Nach der eher verhaltenen Entwicklung im Vorjahr hat die Egger-Gruppe in der ersten Hälfte des bis Ende April laufenden Geschäftsjahres 2017/2018 ein leicht zweistelliges Umsatzplus erreicht. Laut dem heute vorgelegten Halbjahresbericht ist der konsolidierte Gruppenumsatz bis Ende Oktober um 11,1 % auf 1,32 Mrd € gestiegen. Unkonsolidiert hat der Bereich „Decorative Products“ um 11,0 % auf 1,054 Mrd € zugelegt. Hauptgrund ist laut Egger die Markteinführung der neuen Handelskollektion im Januar. Zu dem deutlichen Umsatzplus haben mit Ausnahme von Großbritannien, das währungsbedingt um 2,2 % unter dem Vorjahreswert blieb, alle Märkte beigetragen. Bei den Produkten gab es eine Verschiebung von Rohspanplatten und weiß beschichteten Platten zu dekorativen Produkten. Im Bereich „Building Products“ ist der unkonsolidierte Umsatz um 9,2 % auf 161,2 Mio € gestiegen, der Bereich „Flooring Products“ lag mit 174,4 Mio € um 6,2 % über dem Vorjahreswert. Im OSB-Geschäft konnte Egger vor allem in Osteuropa und der Türkei stark zulegen. Bei Schnittholz wurden starke Zuwächse in Großbritannien und Übersee erreicht. Im Fußbodengeschäft musste Egger teilweise zweistellige Rückgänge in Deutschland, der Türkei, Spanien und in den Benelux-Märkten hinnehmen, die allerdings durch noch stärkere Steigerungen in Frankreich, Osteuropa und Russland überkompensiert werden konnte. Die im Januar anstehende Einführung der neuen Fußboden-Kollektion soll im zweiten Halbjahr noch einmal einen Umsatzschub bringen.

Damit hat sich die Umsatzverteilung der einzelnen Bereiche im Vorjahresvergleich nur wenig verändert. Der Anteil des Bereichs Decorative Products ist um 0,7 Prozentpunkte auf 75,8 % gestiegen, während der von Flooring Products in vergleichbarem Umfang auf 12,6 % zurückgegangen ist. Der Umsatzanteil von Building Products blieb mit 11,6 % unverändert. Nach Vertriebsregionen wurden in Zentral-/Osteuropa, Russland und Übersee überproportionale Zuwächse erreicht, so dass deren Anteil am Gesamtumsatz im Vorjahresvergleich leicht gestiegen ist. Die Regionen Süd-/Westeuropa und Mittel-/Südeuropa haben sich ähnlich wie das Gesamtunternehmen entwickelt. Der Umsatzanteil der größten Vertriebsregion Nord-/Westeuropa ist um 1,6 Prozentpunkte zurückgegangen; Großbritannien und Irland haben 1,3 Prozentpunkte eingebüßt.

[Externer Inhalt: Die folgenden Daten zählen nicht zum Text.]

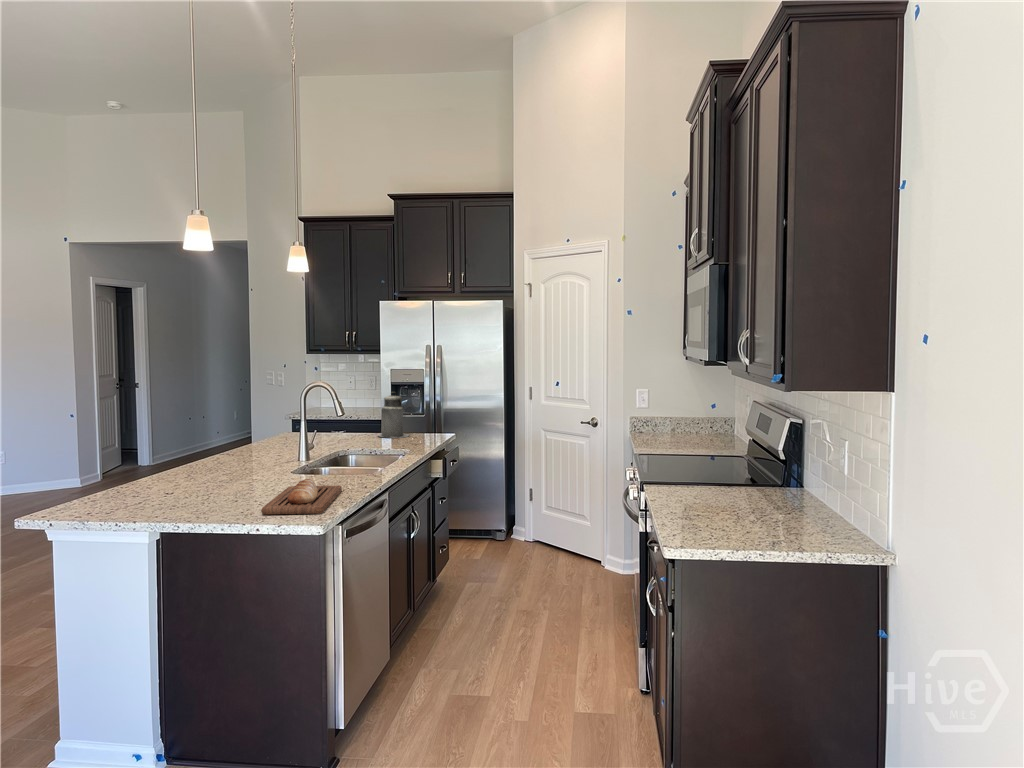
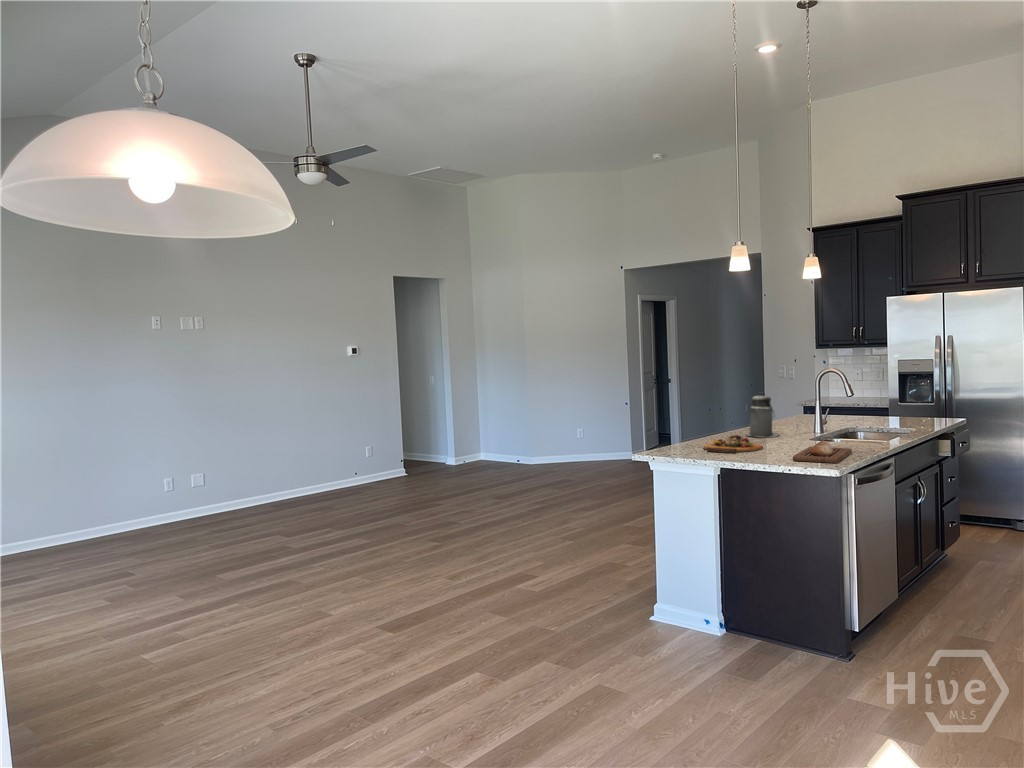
canister: present [378,392,409,438] -> present [747,392,779,437]
cutting board: none [130,476,225,507] -> present [703,435,763,453]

Die Ergebniszahlen sind im Gesamtunternehmen noch stärker gestiegen als die Umsätze, was sich nach der rückläufigen Entwicklung im Vorjahr auch wieder in einer deutlichen Margenverbesserung niedergeschlagen hat. Diese Verbesserung wurde allerdings ausschließlich im Bereich Decorative Products erreicht. Das EBITDA ist dort um 29,0 % auf 197,9 Mio € gestiegen. In den Bereichen Flooring Products und Building Products haben weiterhin bestehende Überkapazitäten und deutliche Kostensteigerungen in den Bereich Holz und Chemie dagegen zu Ergebniseinbußen geführt. Das EBITDA des Bereichs Flooring Products ist m 43,8 % auf 9,9 Mio € zurückgegangen, für Building Products wurde ein Rückgang von 21,1 % auf 14,7 Mio € ausgewiesen. Die gegenläufige Entwicklung in den drei Bereichen hat im Gesamtunternehmen noch eine EBITDA-Steigerung um 17,4 % auf 222,5 Mio € zugelassen. Die EBITDA-Marge hat sich damit von 15,9 % auf 16,8 % erhöht.

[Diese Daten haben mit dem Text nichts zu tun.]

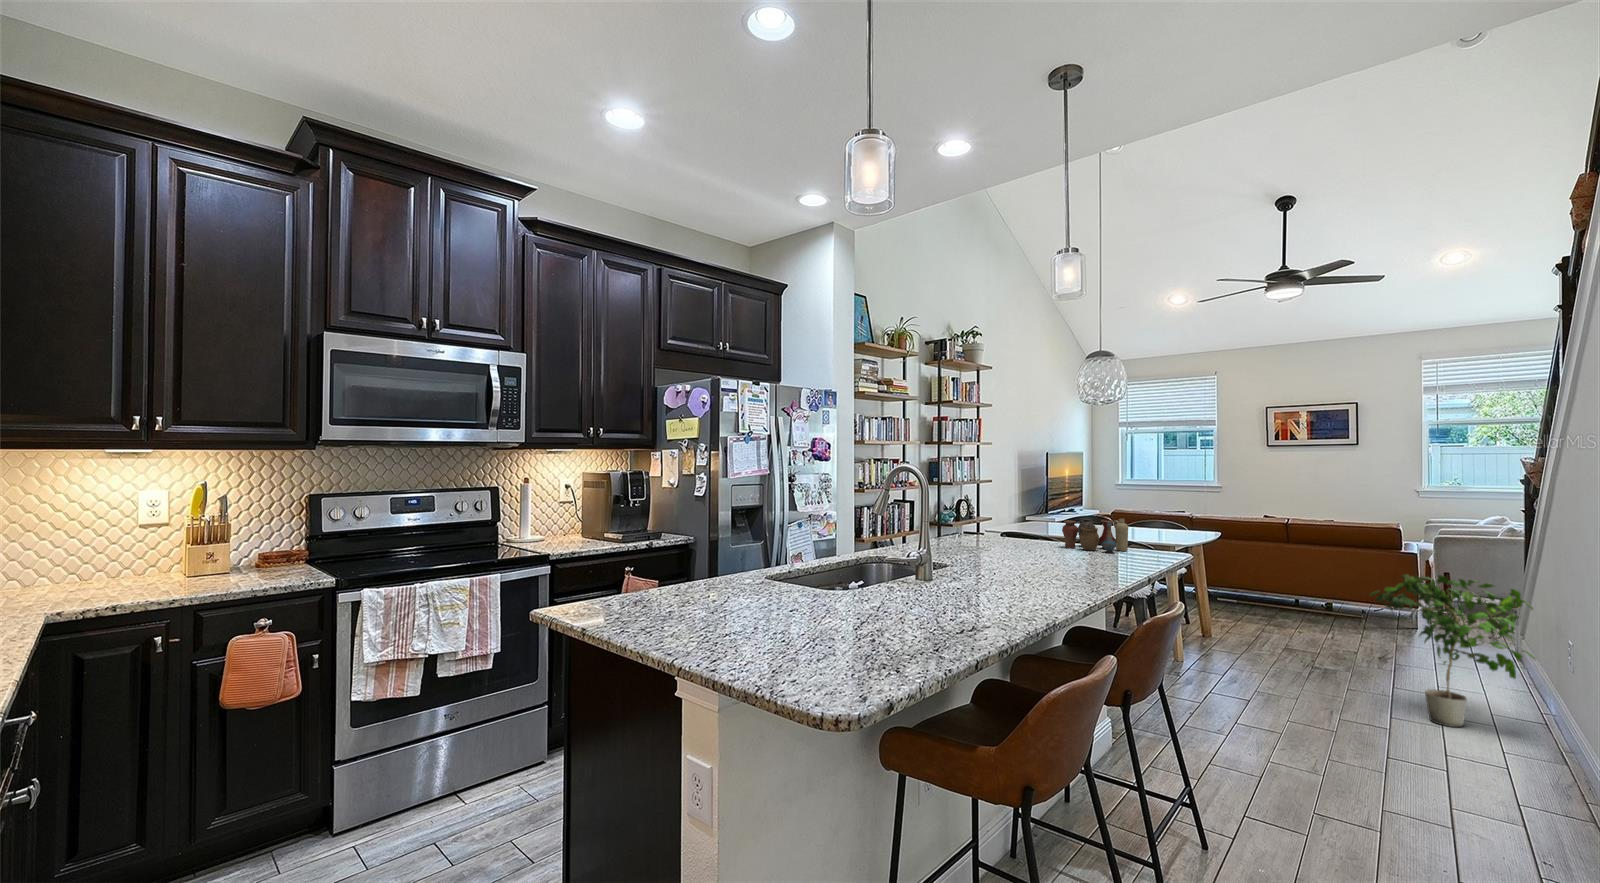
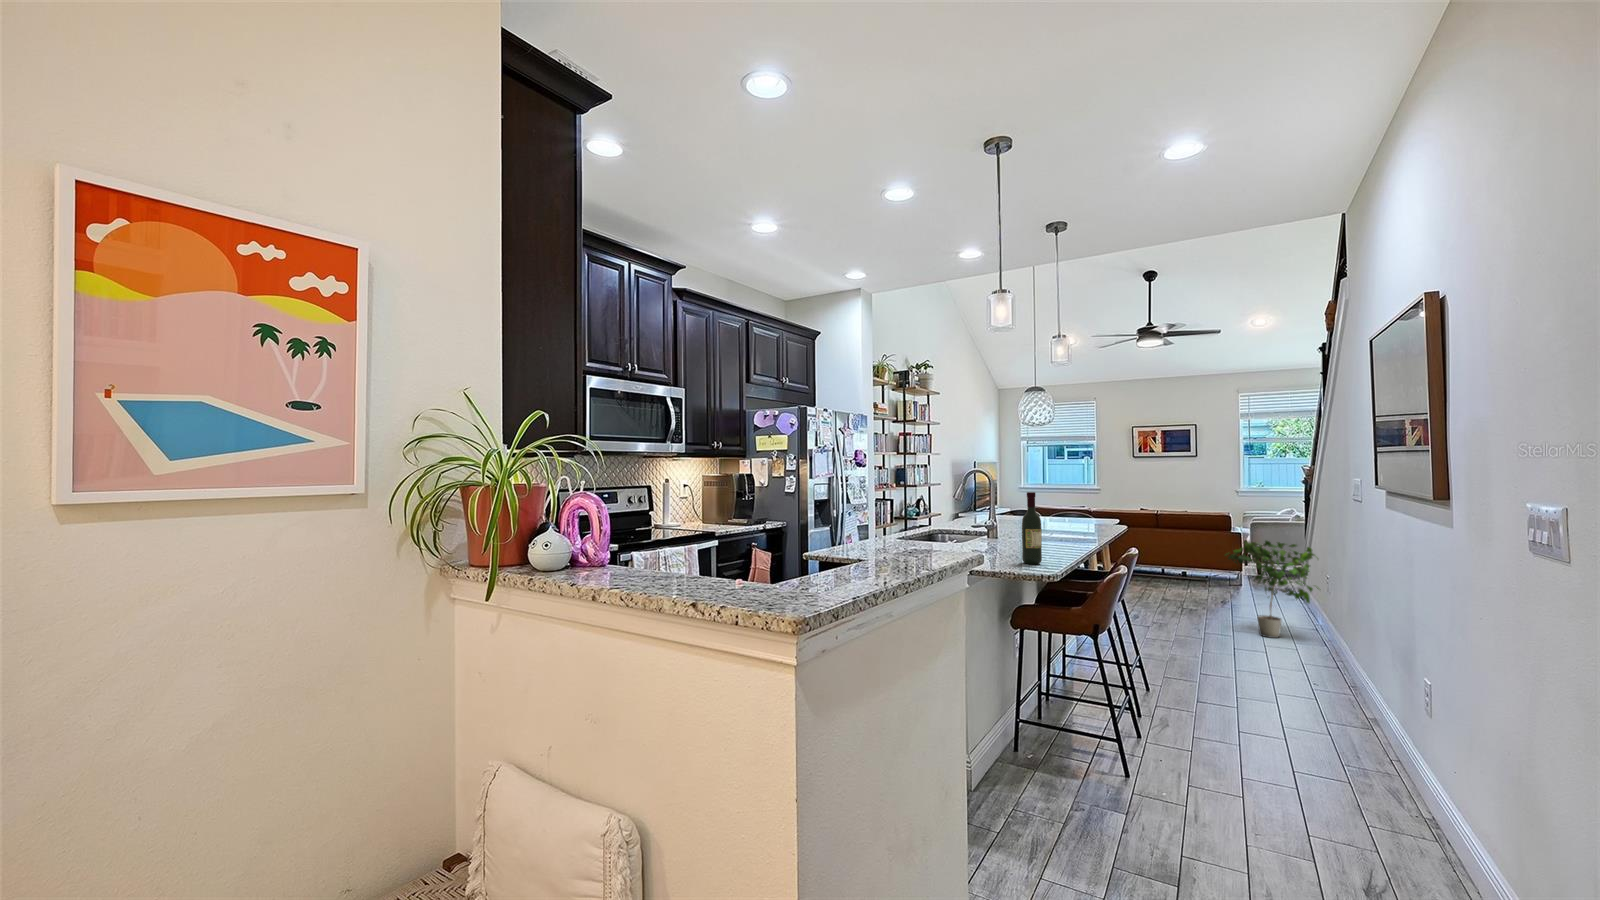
wine bottle: none [911,507,944,633] -> present [1022,492,1042,564]
vase: present [1062,518,1128,553] -> none [1040,506,1085,528]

Die nachfolgenden Ergebniszahlen sind noch stärker gestiegen. Das Gruppen-EBIT hat um die Hälfte auf 126,8 Mio € zugelegt. Das Vorsteuerergebnis ist in ähnlichem Umfang auf 104,9 Mi € gestiegen. Das Ergebnis nach Steuern hat sich um fast zwei Drittel auf 84,3 Mio € erhöht.